Midlife Marriage: The Long and Short of It
For Liz and Steve, midlife marriage called for a literal change of scene. For more than a quarter-century, they’d lived in a house in a suburb, where they raised Erica, now 30, and Jesse, 27.
“I realized I wanted this next stage of life to look different. A lot of people remodel their houses when their kids leave, but I needed to walk outside and feel like it was a different life,” Liz said.
Steve fantasized about buying a farm in an outlying county; they considered a move to Cape Cod. Finally they settled on a condo in a gentrified section of downtown San Francisco. “I think the move marked a positive change in our relationship,” said Steve. “It energized things. There’s been a resurgence in the last few years of our connection to each other.”
Marriage counselors say rekindling that connection is key to a thriving midlife marriage. “It’s the C-word: communication,” says psychotherapist Brody. “You have to listen to your partner’s dreams, trying to really hear and respect that. It can raise a lot of anxiety: ‘You want to do what?’ Or, ‘You can’t do that…’”
Terri Orbuch notes that small changes in routine—taking a salsa dance class together, joining a book or hiking club, playing hooky from work to catch a matinee—can refresh midlife marriage. “Happy couples in my long-term studies have also taken time to give consistent, daily affirmations to each other and have asked meaningful questions of one another over time. They haven’t just maintained the household.”
Reprinted with permission of the publisher, Coming of Age.
Category: Boomer Lifestyle









My husband and I won’t have this problem: we married in middle-age, after three failed attempts on both sides (which as you may know in California activates the “3 Strikes Law”, invoking a life sentence for both of us.)
For me, I feel like Goldilocks in landing my hubby: with the first wife he was overbearing, with the second he was a doormat, but with me he is JUST RIGHT! Good post, thanks.
I wonder how this will fit with your findings: My wife & I have been together over 22 years … very happily. We both earned graduate degrees, traveled all over the world together, built good careers, own houses,etc. We basically realized every dream we’ve ever had.
So, how’s this for “refreshing a mid-life marriage”:In my mid-fifties/her mid-forties, our first children were born. So, we start our mid-life marriage as first time parents … of twins. Our kids are 4 yrs old now. We are finding this stage of our marriage — and of our lives — to be the absolute best ever!
And, since birds of a feather often flock together, most of our circle of friends are couples our age with young children, good careers, education, etc.
Your post hits on am important fact, communication! No relationship can survive in a healthy fashion without meaningful communication. I am almost an empty nester and my husband and I have been anticipating this and building more activities and hobbies into our lives involving only ourselves. Connecting with each other has been important to get back in touch with those feelings reminiscent of when we first met.It is comforting to know that, yes, I do want to spend the rest of my life with him!
Excellent post.
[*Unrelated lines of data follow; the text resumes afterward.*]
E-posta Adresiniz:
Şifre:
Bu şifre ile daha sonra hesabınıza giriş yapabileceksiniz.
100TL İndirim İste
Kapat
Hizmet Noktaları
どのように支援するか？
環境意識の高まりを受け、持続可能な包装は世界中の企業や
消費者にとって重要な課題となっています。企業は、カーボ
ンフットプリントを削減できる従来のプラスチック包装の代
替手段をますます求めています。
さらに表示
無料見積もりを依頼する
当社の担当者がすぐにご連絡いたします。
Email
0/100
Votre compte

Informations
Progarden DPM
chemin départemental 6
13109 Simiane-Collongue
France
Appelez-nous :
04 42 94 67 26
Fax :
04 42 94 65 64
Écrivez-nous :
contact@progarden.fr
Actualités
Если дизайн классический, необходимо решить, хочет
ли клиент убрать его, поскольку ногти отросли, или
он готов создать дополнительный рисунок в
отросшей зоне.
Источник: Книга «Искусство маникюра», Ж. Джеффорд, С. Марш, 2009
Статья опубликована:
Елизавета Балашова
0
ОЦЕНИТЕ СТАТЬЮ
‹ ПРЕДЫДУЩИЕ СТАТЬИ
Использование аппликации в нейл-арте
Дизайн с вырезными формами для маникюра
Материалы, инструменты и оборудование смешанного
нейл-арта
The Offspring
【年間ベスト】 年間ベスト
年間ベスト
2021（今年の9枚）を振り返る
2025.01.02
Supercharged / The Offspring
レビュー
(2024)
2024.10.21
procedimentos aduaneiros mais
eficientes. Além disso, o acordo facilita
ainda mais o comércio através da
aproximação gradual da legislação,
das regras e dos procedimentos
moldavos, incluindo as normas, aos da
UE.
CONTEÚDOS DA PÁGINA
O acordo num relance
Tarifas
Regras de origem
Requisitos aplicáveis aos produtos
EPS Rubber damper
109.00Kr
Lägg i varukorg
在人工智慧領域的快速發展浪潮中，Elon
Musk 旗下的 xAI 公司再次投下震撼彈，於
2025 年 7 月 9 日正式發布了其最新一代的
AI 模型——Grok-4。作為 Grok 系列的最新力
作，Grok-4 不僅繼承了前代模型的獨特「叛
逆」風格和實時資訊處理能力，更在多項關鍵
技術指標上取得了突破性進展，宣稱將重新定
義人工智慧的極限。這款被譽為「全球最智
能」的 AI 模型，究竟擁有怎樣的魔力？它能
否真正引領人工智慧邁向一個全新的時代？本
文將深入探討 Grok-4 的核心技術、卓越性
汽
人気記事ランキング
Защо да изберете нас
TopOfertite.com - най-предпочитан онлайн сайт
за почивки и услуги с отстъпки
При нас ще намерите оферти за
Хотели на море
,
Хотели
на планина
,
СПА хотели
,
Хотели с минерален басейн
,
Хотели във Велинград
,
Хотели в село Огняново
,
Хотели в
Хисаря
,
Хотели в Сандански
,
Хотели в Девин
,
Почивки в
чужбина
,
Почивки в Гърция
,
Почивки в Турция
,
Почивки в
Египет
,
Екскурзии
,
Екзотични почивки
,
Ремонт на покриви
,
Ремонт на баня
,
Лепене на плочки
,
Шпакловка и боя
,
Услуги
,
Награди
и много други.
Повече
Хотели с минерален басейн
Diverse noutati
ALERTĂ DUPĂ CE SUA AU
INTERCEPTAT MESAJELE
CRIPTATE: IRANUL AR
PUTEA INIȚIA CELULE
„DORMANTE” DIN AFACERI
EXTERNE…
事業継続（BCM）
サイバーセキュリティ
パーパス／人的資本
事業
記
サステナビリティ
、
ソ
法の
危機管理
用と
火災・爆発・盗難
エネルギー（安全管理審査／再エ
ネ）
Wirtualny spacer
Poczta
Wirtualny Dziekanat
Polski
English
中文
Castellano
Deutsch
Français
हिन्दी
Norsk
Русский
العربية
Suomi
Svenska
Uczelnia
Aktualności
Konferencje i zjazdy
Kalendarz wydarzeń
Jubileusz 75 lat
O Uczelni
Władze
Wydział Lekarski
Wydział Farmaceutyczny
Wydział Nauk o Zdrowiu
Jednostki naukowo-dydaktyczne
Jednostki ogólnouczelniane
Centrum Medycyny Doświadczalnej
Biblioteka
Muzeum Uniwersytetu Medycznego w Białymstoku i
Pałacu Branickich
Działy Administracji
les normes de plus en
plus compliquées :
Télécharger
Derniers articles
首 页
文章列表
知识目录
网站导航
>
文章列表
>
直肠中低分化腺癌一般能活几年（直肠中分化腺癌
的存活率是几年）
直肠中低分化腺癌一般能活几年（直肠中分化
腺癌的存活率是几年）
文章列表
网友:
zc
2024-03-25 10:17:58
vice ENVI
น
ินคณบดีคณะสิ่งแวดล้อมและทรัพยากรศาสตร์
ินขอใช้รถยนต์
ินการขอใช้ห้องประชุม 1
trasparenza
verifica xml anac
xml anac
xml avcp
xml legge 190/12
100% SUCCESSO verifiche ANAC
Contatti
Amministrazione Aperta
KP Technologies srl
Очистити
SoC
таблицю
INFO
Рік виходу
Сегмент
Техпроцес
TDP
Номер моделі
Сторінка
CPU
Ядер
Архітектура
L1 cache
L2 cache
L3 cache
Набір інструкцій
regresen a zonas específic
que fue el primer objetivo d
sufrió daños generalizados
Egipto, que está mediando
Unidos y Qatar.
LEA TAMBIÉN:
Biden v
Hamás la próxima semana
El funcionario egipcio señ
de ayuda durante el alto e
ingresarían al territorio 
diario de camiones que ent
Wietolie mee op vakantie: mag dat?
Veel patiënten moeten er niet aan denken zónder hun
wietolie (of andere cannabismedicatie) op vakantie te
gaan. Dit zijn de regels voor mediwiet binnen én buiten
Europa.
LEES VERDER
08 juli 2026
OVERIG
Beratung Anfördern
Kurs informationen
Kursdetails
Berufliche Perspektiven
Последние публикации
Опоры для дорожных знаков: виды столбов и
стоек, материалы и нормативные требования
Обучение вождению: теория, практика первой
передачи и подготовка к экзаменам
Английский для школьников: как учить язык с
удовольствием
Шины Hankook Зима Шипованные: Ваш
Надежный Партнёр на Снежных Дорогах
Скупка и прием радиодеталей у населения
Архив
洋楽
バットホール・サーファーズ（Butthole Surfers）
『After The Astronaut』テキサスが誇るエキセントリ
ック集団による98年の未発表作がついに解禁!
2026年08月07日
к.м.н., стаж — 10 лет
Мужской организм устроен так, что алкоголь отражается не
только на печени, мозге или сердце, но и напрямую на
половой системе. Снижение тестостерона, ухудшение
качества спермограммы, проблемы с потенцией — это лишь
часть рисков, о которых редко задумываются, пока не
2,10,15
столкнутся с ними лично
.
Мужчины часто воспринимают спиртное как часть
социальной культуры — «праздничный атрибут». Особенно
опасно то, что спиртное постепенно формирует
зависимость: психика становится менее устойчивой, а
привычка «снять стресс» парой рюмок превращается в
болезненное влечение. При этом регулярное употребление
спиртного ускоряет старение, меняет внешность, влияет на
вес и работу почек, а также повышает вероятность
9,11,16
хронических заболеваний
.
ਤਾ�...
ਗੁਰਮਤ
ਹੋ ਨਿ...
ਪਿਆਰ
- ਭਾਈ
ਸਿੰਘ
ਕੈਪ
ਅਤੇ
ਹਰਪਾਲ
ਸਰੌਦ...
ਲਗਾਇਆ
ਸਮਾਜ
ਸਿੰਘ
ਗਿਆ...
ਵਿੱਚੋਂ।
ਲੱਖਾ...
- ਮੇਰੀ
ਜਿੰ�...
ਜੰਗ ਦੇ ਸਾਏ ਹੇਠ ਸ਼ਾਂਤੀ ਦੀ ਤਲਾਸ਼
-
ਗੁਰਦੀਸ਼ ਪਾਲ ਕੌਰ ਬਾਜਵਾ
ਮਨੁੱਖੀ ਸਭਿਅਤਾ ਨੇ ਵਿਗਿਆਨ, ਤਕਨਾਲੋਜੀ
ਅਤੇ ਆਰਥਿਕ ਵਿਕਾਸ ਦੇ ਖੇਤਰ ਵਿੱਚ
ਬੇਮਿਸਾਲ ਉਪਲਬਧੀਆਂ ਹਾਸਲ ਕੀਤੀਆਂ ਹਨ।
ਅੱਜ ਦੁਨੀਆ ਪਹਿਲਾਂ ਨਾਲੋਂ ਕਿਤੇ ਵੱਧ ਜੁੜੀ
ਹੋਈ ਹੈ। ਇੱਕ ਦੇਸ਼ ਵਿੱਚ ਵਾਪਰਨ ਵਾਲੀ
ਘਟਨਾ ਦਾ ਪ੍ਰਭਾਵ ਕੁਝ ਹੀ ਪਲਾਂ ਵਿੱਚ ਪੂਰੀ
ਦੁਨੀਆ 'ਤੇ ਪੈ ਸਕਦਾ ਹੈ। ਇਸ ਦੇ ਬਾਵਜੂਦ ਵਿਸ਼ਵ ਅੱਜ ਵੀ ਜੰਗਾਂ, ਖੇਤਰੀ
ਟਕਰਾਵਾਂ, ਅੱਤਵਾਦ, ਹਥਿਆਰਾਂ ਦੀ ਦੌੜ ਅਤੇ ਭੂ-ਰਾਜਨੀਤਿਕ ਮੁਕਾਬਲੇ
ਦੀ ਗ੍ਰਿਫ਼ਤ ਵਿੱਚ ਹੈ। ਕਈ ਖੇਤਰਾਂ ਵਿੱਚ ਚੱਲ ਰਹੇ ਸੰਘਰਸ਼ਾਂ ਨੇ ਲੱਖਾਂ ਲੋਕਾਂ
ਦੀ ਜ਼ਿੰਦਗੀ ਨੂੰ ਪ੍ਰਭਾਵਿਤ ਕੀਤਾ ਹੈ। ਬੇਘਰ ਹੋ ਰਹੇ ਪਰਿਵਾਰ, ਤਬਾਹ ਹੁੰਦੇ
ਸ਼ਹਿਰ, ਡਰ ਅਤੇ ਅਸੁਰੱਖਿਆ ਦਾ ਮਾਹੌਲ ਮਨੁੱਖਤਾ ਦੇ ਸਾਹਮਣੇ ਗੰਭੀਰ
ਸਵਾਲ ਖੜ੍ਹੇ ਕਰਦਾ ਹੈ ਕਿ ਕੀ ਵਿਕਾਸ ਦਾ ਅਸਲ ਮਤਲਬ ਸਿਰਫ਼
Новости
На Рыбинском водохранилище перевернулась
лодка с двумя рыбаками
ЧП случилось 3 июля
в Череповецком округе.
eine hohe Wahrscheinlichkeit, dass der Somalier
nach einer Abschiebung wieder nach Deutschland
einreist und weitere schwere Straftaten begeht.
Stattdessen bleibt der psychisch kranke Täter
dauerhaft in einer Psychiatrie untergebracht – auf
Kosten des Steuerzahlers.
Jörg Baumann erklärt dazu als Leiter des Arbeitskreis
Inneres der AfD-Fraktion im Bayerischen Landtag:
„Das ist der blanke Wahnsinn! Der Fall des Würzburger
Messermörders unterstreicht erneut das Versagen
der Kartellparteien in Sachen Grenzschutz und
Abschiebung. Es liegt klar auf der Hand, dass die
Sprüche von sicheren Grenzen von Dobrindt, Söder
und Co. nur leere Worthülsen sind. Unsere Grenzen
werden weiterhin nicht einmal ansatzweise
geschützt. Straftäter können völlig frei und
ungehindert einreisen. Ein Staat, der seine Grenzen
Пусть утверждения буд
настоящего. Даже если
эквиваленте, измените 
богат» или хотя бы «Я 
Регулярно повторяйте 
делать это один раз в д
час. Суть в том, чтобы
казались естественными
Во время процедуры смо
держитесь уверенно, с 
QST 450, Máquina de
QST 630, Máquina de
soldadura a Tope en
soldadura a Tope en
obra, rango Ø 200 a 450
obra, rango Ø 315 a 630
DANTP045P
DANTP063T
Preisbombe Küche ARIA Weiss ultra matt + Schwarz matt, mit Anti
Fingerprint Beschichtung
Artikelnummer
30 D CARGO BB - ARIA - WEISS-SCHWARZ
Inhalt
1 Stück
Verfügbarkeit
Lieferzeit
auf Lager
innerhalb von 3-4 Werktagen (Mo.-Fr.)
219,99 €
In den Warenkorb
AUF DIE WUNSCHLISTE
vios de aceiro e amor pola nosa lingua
Many couples are finding themselves at a similar crossroads in life, and you present some great examples of how to keep the relationships healthy and viable. Great work, thanks for sharing!
New stage of a couples relationship: Now in mid-life, I have finally got the message. In beginning a new relationship, build a foundation of a bonded friendship first, getting to know each other, building trust, and learning all the Quirk’s and Kink’s about each other, before stepping into the serious stage. I wish I had done this years ago !!!!